July 9, 2003, 12:00 AM

A hamburger, fries, and a side of Wi-Fi

McDonald’s offers food to go – but it hopes to bring more customers in with high-speed wireless web access, rolling out in San Francisco this week.

McDonald’s Corp. becomes the latest retail operation to offer high-speed wireless access as it rolls out the service in 75 McDonald’s restaurants around the San Francisco Bay area this week. The service will be available in both urban and suburban locations from San Rafael to San Jose, targeting what McDonald’s says is thousands of professional and student wi-fi users seeking to connect with work and family while in transit. The installation follows similar programs at Borders Books & Music, Kinko’s and Schlotzsky’s Deli, all of which have instituted wi-fi access in various markets within the past several months.

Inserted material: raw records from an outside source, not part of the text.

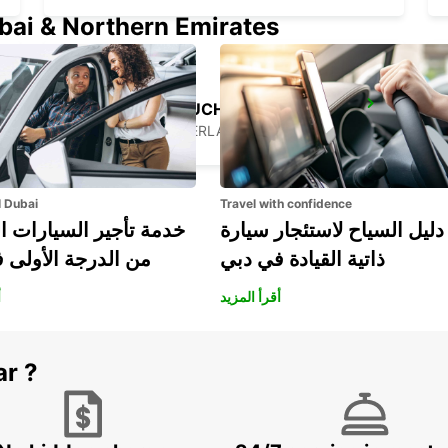
ubai & Northern Emirates
SOLOTHURN-ZUCHWIL
ZUCHWIL - SWITZERLAND
l Dubai
Travel with confidence
دليل السياح لاستئجار سيارة
خدمة تأجير السيارات ا
ذاتية القيادة في دبي
من الدرجة الأولى 
أقرأ المزيد
أ
ar ?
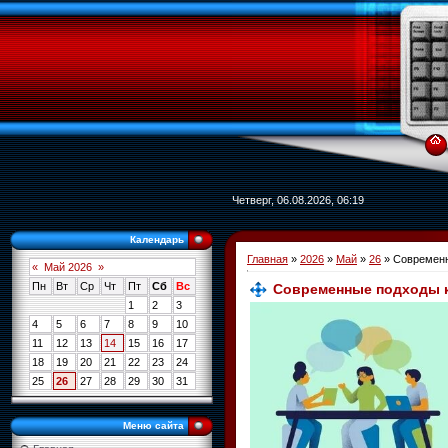
Четверг, 06.08.2026, 06:19
Календарь
Главная
»
2026
»
Май
»
26
» Современн
«
Май 2026
»
Пн
Вт
Ср
Чт
Пт
Сб
Вс
Современные подходы к 
1
2
3
4
5
6
7
8
9
10
11
12
13
14
15
16
17
18
19
20
21
22
23
24
25
26
27
28
29
30
31
Меню сайта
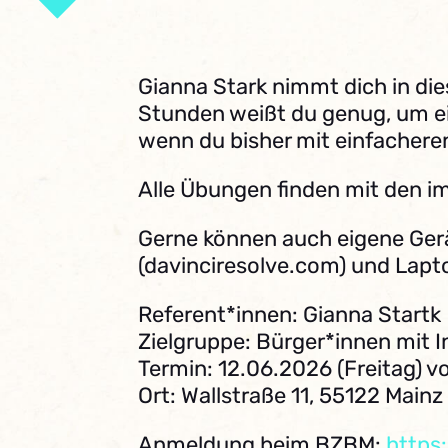
Gianna Stark nimmt dich in di
Stunden weißt du genug, um ei
wenn du bisher mit einfacheren 
Alle Übungen finden mit den i
Gerne können auch eigene Ger
(davinciresolve.com) und Lapt
Referent*innen: Gianna Startk
Zielgruppe: Bürger*innen mit 
Termin: 12.06.2026 (Freitag) vo
Ort: Wallstraße 11, 55122 Mainz
Anmeldung beim BZBM:
https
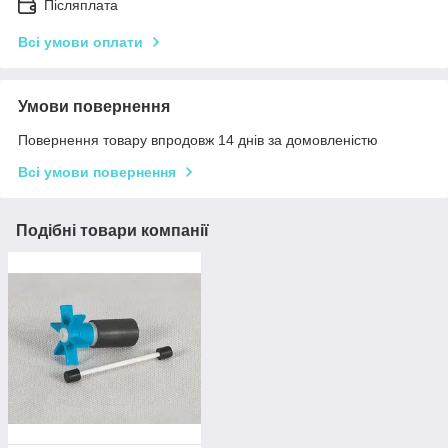
Післяплата
Всі умови оплати
Умови повернення
Повернення товару впродовж 14 днів за домовленістю
Всі умови повернення
Подібні товари компанії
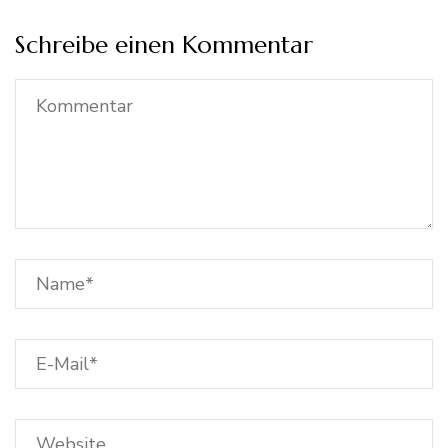
Schreibe einen Kommentar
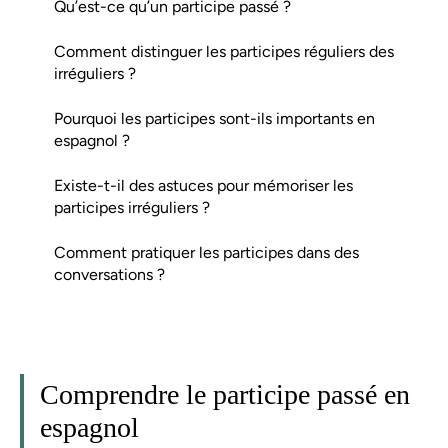
Qu’est-ce qu’un participe passé ?
Comment distinguer les participes réguliers des
irréguliers ?
Pourquoi les participes sont-ils importants en
espagnol ?
Existe-t-il des astuces pour mémoriser les
participes irréguliers ?
Comment pratiquer les participes dans des
conversations ?
Comprendre le participe passé en
espagnol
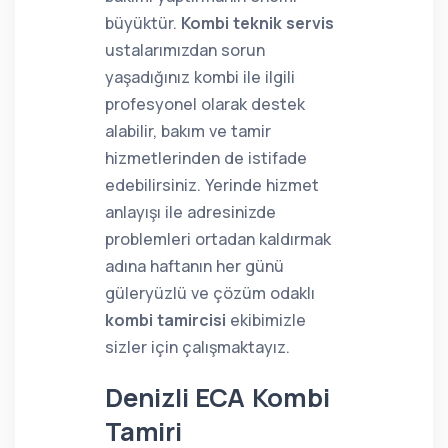
büyüktür.
Kombi teknik servis
ustalarımızdan sorun
yaşadığınız kombi ile ilgili
profesyonel olarak destek
alabilir, bakım ve tamir
hizmetlerinden de istifade
edebilirsiniz. Yerinde hizmet
anlayışı ile adresinizde
problemleri ortadan kaldırmak
adına haftanın her günü
güleryüzlü ve çözüm odaklı
kombi tamircisi
ekibimizle
sizler için çalışmaktayız.
Denizli ECA Kombi
Tamiri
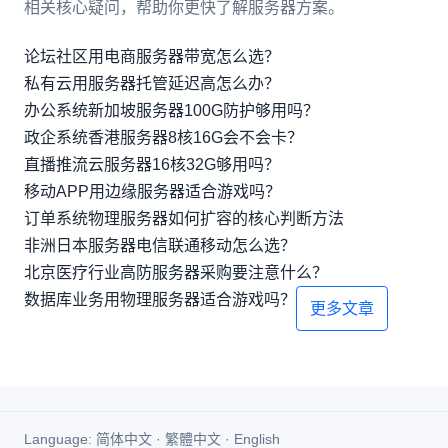
相关核心疑问，帮助你更快了解服务器方案。
论坛社区用电商服务器带宽怎么选？
私有云用服务器托管延迟高怎么办？
办公系统新加坡服务器100G防护够用吗？
政企系统香港服务器8核16G会不会卡？
直播推流云服务器16核32G够用吗？
移动APP用边缘服务器适合游戏吗？
订单系统物理服务器如何扩容的核心判断方法
非洲日本服务器电信联通移动怎么选？
北京医疗行业高防服务器采购要注意什么？
数据库业务用物理服务器适合游戏吗？
更多文章
Language:
简体中文
·
繁體中文
·
English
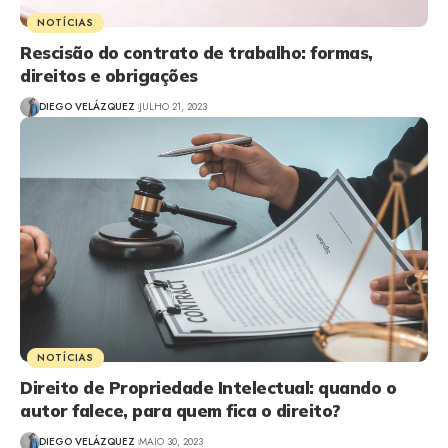
NOTÍCIAS
Rescisão do contrato de trabalho: formas,
direitos e obrigações
DIEGO VELÁZQUEZ
JULHO 21, 2023
NOTÍCIAS
Direito de Propriedade Intelectual: quando o
autor falece, para quem fica o direito?
DIEGO VELÁZQUEZ
MAIO 30, 2023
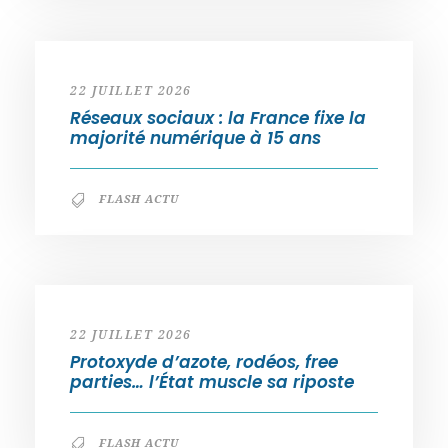
22 JUILLET 2026
Réseaux sociaux : la France fixe la
majorité numérique à 15 ans
FLASH ACTU
22 JUILLET 2026
Protoxyde d’azote, rodéos, free
parties… l’État muscle sa riposte
FLASH ACTU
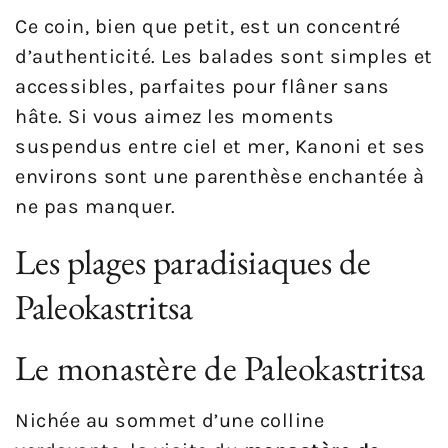
Ce coin, bien que petit, est un concentré
d’authenticité. Les balades sont simples et
accessibles, parfaites pour flâner sans
hâte. Si vous aimez les moments
suspendus entre ciel et mer, Kanoni et ses
environs sont une parenthèse enchantée à
ne pas manquer.
Les plages paradisiaques de
Paleokastritsa
Le monastère de Paleokastritsa
Nichée au sommet d’une colline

“We are extending McDonald’s rich history of offering customers service, convenience and value that correspond to their daily lives by adding wi-fi service to select restaurants around the Bay area. Today`s customer is more time-pressed than ever, and we think it`s important to meet the needs of busy professional and family lifestyles by offering services that are easy to use and relevant,” says Don Thompson, McDonald’s West Division president.


Wayport Inc., a major provider of high-speed Internet access in hotels and airports, will supply the service for the Bay area McDonald’s stores. The restaurant chain this spring tested high-speed wireless access in 10 of its New York City stores as part of its plan to offer wi-fi in several hundred McDonald’s restaurants by year-end. Selected New York and Chicago McDonald’s restaurants are expected to go live with the service next. Customers will be able to identify participating resturatns by signage that displays the company’s Golden Arches in the universal Internet @ symbol. The cost of a two-hour wireless Internet connection at those locations will be $4.95, with other options offered as well.

In December, Schlotzsky’s Deli reported survey data showing that 6% of its customers had come in mainly for wi-fi web access, resulting in increased food sales of about $100,000 in a single restaurant. Schlotzsky’s installed the service using its own IT staff at a cost of about $4,000 to $5,000 per location.